Principal Investigator: Amanda Godley
CoPrincipal Investigator(s): Diane Litman
Organization: University of Pittsburgh

Collaborative argumentation – the building of evidence-based, reasoned knowledge and solutions through dialogue – is essential to individual learning as well as group problem-solving in STEM and other disciplines and a defining characteristic of 21st century workplaces. However, teaching collaborative argumentation is an advanced skill that many high school teachers struggle to develop. This EArly Grant for Exploratory Research explores the feasibility of improving high school teachers’ understanding of collaborative argumentation and instruction through a computer-based system called Discussion Tracker. The prototype system draws upon recent advances in human language technologies (HLT) to provide teachers with automatically generated data about the characteristics and quality of their students’ discussions. The system also provides individualized guidance for teachers on how to improve the facilitation of such discussions. The project has the potential to prepare a new generation of teachers and students for the productive collaborative argumentation they will need for future educational and workplace settings. Findings and products resulting from this study also contribute to research and technological innovations aimed at improving teacher learning and student discussions in high school English classrooms and other content areas, grade levels, and learning platforms. Additionally, the project’s multidisciplinary training of graduate and undergraduate students is focused on increasing diversity in cyberlearning research and development.

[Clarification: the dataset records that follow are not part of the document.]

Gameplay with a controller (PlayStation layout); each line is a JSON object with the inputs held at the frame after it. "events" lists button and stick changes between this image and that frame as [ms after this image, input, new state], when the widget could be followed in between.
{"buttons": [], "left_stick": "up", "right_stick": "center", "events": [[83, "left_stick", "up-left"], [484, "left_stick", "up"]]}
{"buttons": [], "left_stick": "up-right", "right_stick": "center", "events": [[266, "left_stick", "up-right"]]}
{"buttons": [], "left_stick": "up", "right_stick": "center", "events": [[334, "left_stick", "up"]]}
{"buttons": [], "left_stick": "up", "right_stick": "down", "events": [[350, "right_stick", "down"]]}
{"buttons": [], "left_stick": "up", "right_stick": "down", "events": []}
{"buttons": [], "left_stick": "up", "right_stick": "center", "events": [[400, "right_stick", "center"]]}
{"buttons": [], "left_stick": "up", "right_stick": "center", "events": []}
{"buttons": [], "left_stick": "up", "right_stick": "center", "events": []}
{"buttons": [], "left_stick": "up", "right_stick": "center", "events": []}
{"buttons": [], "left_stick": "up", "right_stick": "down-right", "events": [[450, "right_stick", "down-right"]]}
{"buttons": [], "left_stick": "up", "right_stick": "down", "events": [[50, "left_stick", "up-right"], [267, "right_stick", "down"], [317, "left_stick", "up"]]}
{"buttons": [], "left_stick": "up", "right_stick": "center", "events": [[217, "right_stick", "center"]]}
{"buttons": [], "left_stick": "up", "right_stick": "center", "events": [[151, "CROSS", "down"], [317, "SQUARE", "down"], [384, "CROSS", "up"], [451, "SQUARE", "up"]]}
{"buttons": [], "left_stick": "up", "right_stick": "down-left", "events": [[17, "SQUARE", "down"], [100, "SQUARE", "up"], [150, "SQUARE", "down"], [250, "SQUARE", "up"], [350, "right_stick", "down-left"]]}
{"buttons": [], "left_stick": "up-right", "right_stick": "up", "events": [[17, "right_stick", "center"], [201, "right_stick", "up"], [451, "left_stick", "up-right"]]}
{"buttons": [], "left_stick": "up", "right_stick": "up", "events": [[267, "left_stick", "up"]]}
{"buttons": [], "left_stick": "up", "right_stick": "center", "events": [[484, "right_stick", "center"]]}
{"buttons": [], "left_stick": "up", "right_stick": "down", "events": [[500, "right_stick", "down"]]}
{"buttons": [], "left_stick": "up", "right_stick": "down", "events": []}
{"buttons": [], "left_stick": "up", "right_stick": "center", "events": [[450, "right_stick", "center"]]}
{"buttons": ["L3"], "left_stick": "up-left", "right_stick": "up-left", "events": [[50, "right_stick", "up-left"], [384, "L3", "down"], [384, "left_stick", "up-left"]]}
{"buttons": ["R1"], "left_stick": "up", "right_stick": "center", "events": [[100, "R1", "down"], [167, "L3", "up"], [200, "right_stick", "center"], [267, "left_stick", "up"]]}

Three stages of investigation are planned, First, a schema of the features of high-quality collaborative argumentation in high school English language arts (ELA) discussions is created and tested in order to identify the most critical discourse features. Second, prototypes of the system’s interface is developed that provide varied amounts and types of data visualizations and explicit guidance for teacher learning. Third, in order to analyze data on teacher learning, a series of experiments are conducted to study how teachers interact with various prototypes of the system. In order to test optimal teacher learning, teachers will be assigned to one of two conditions: (1) Use of the system with a brief reflection guide, designed to document teachers’ observations and prompt teachers’ instructional changes, (2) Use of the system with an expert instructional coach. Teacher learning will be studied through reflective, qualitative think aloud protocols, pre-post questionnaires, and observations of instruction. Outcomes of the two experimental conditions will be compared using standard statistical methods.

This award reflects NSF’s statutory mission and has been deemed worthy of support through evaluation using the Foundation’s intellectual merit and broader impacts review criteria.